• **EXERCISE DATA**:
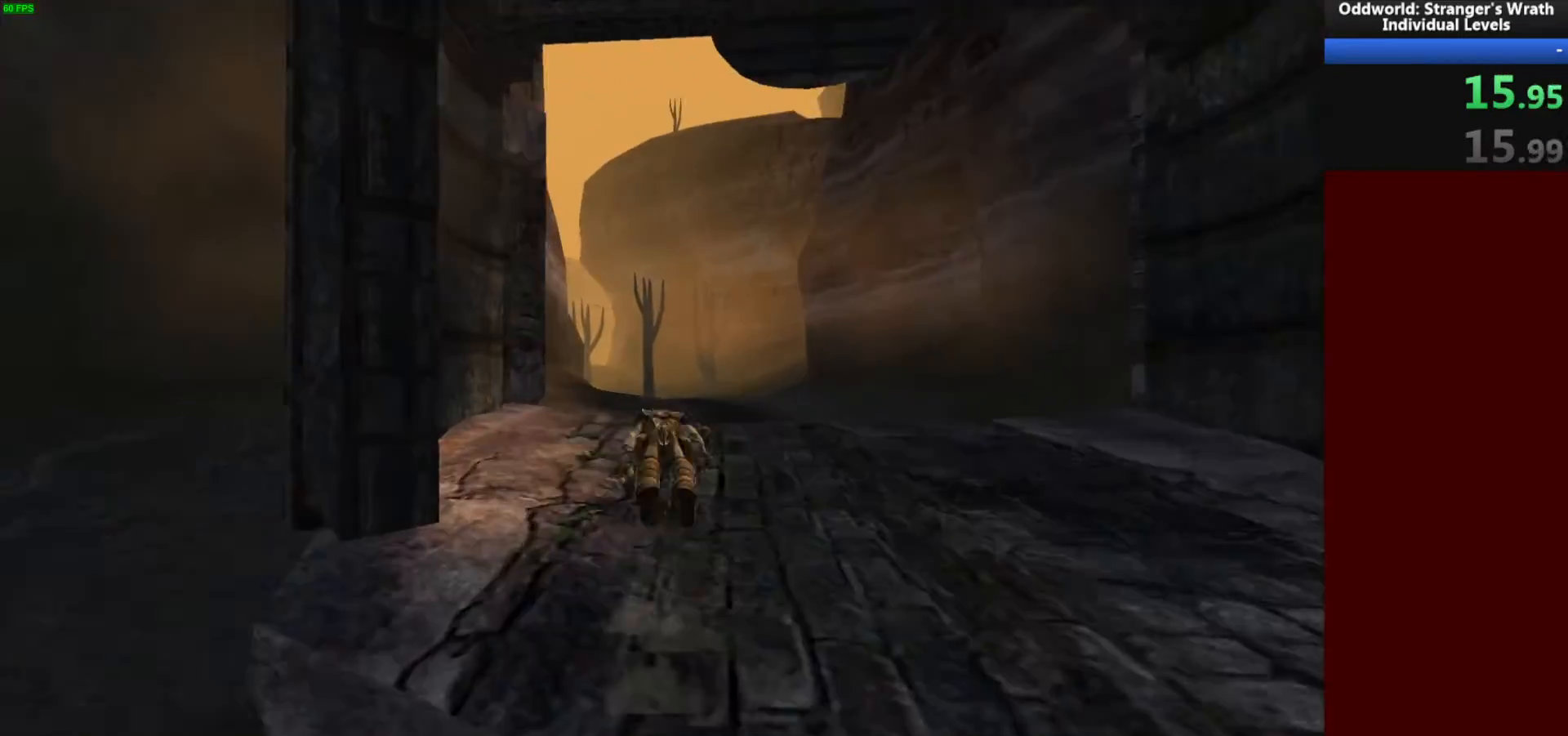
{"keys": ["w"], "mouse": [], "events": []}
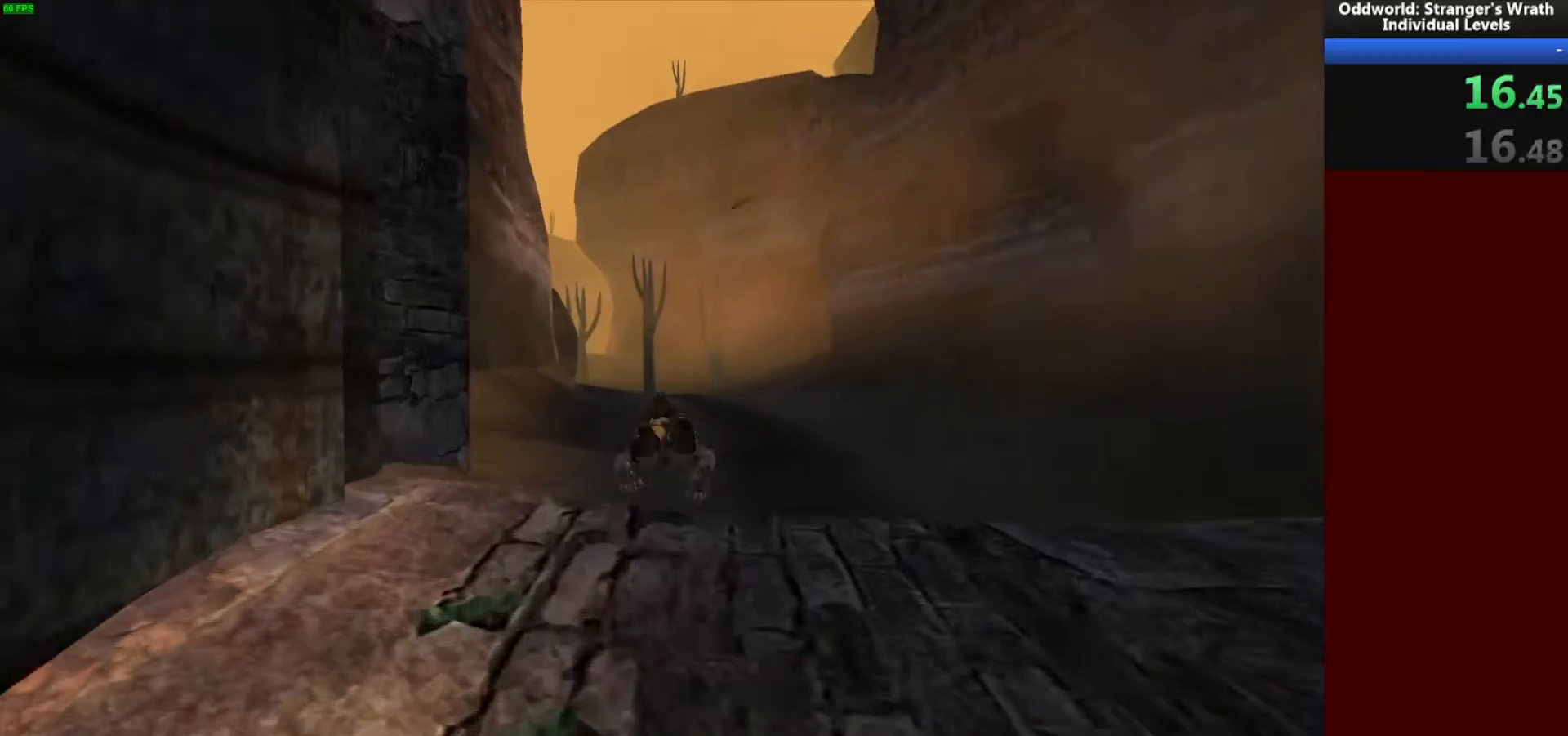
{"keys": ["w"], "mouse": [], "events": []}
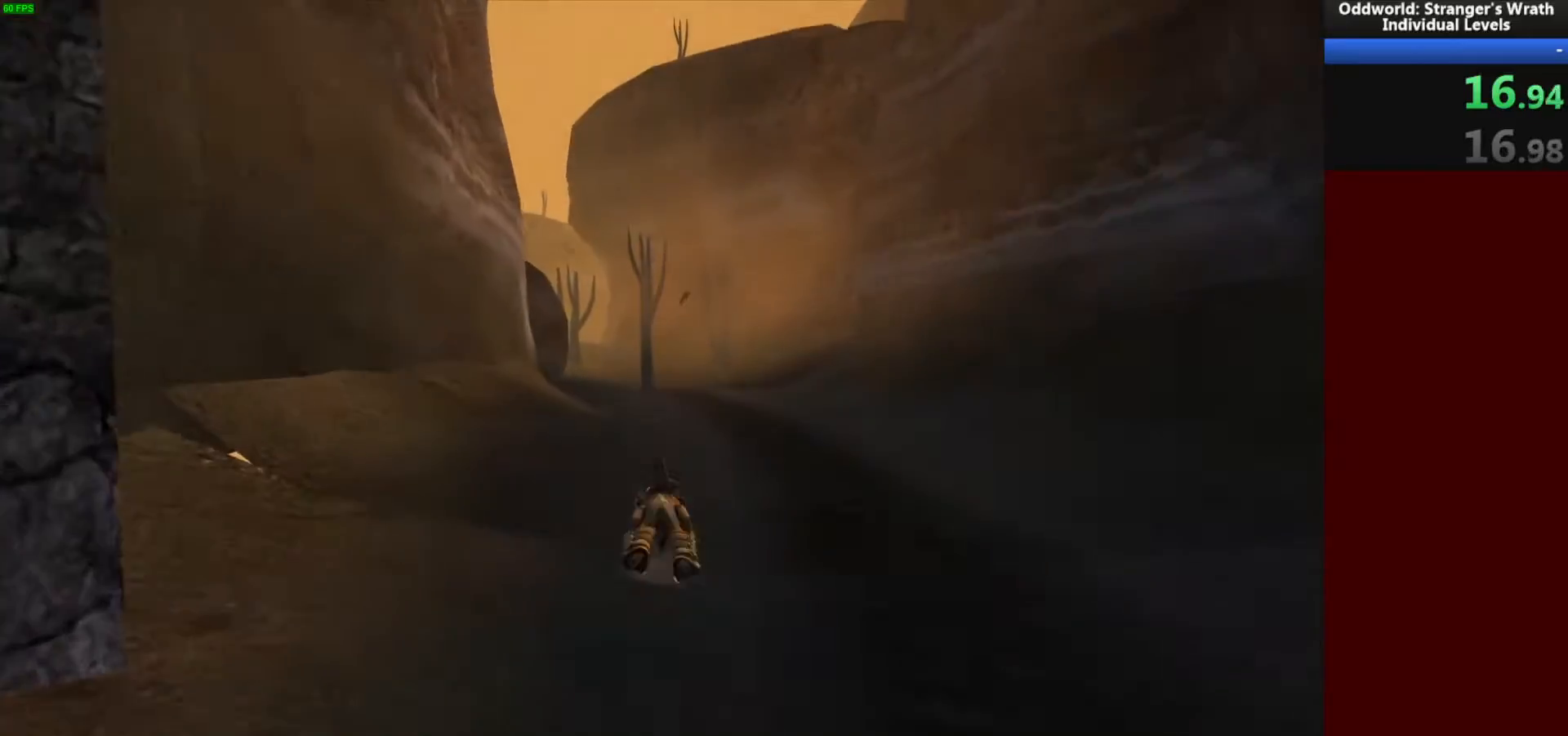
{"keys": ["w"], "mouse": [], "events": []}
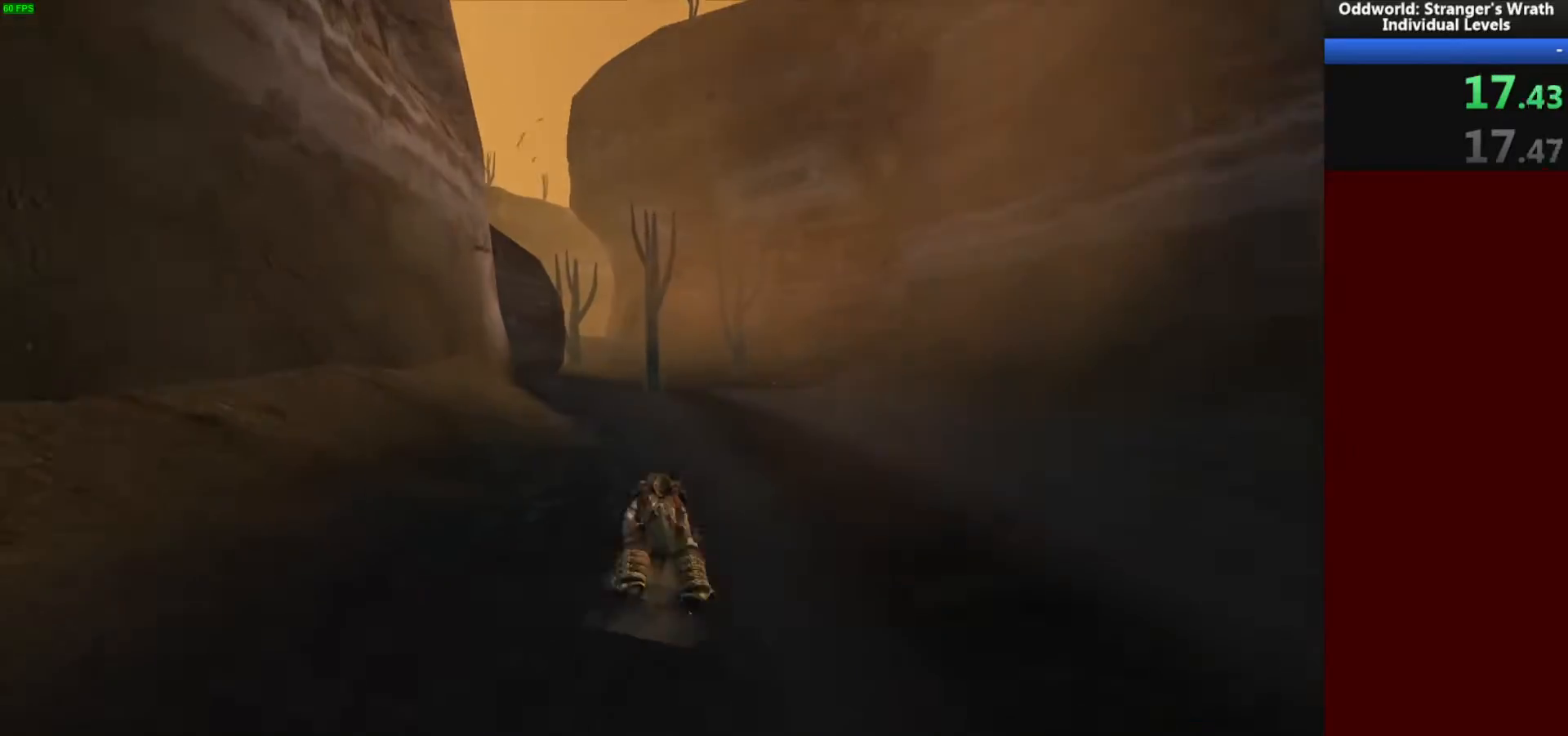
{"keys": ["w"], "mouse": [], "events": []}
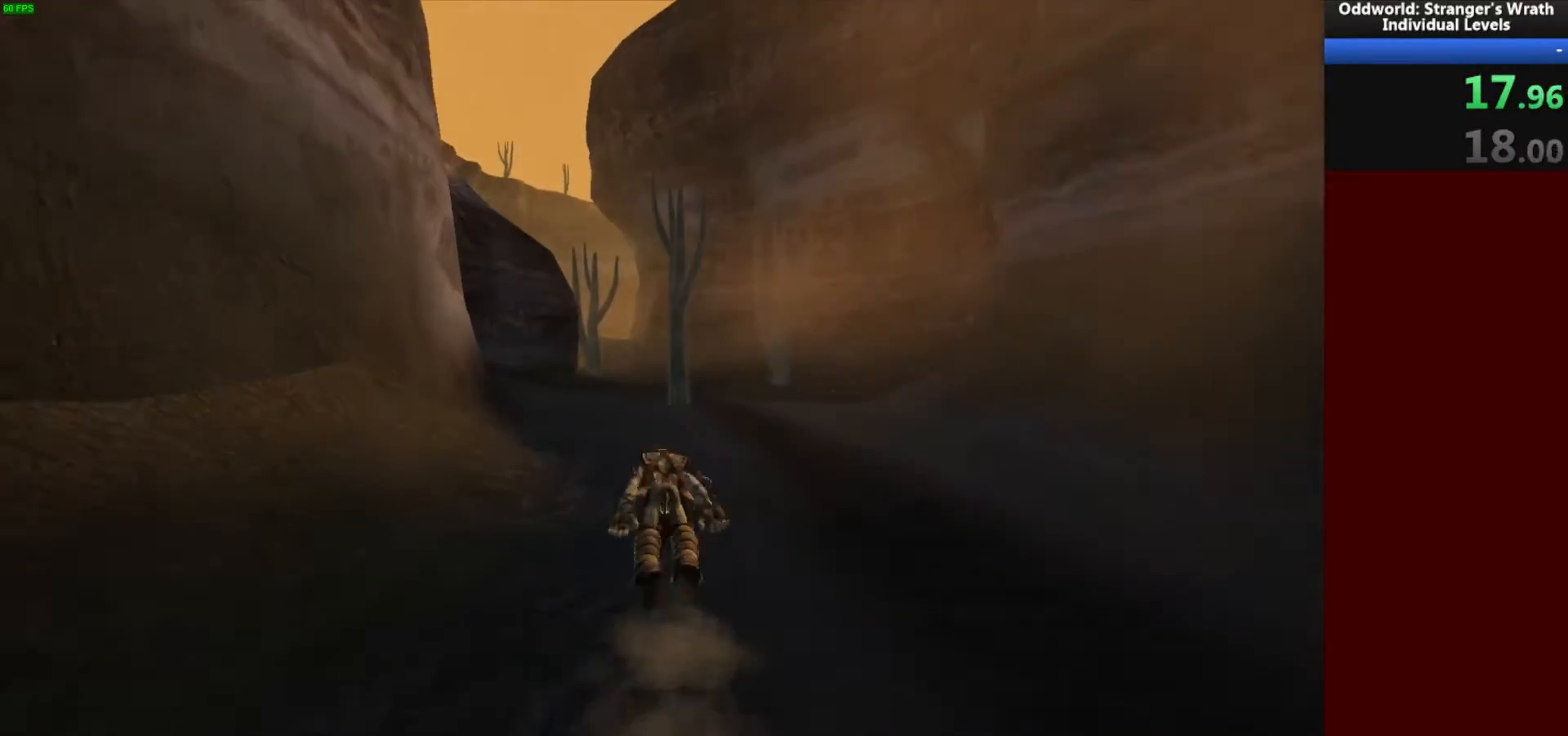
{"keys": ["w"], "mouse": [], "events": []}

• **TASK DIRECTIONS**:
The data above should be returned in full, exactly as written, apart from its images.

• **YOUR RESPONSE**:
{"keys": ["w"], "mouse": [], "events": []}
{"keys": ["w"], "mouse": [], "events": []}
{"keys": ["w"], "mouse": [], "events": []}
{"keys": ["w"], "mouse": [], "events": []}
{"keys": ["w"], "mouse": [], "events": []}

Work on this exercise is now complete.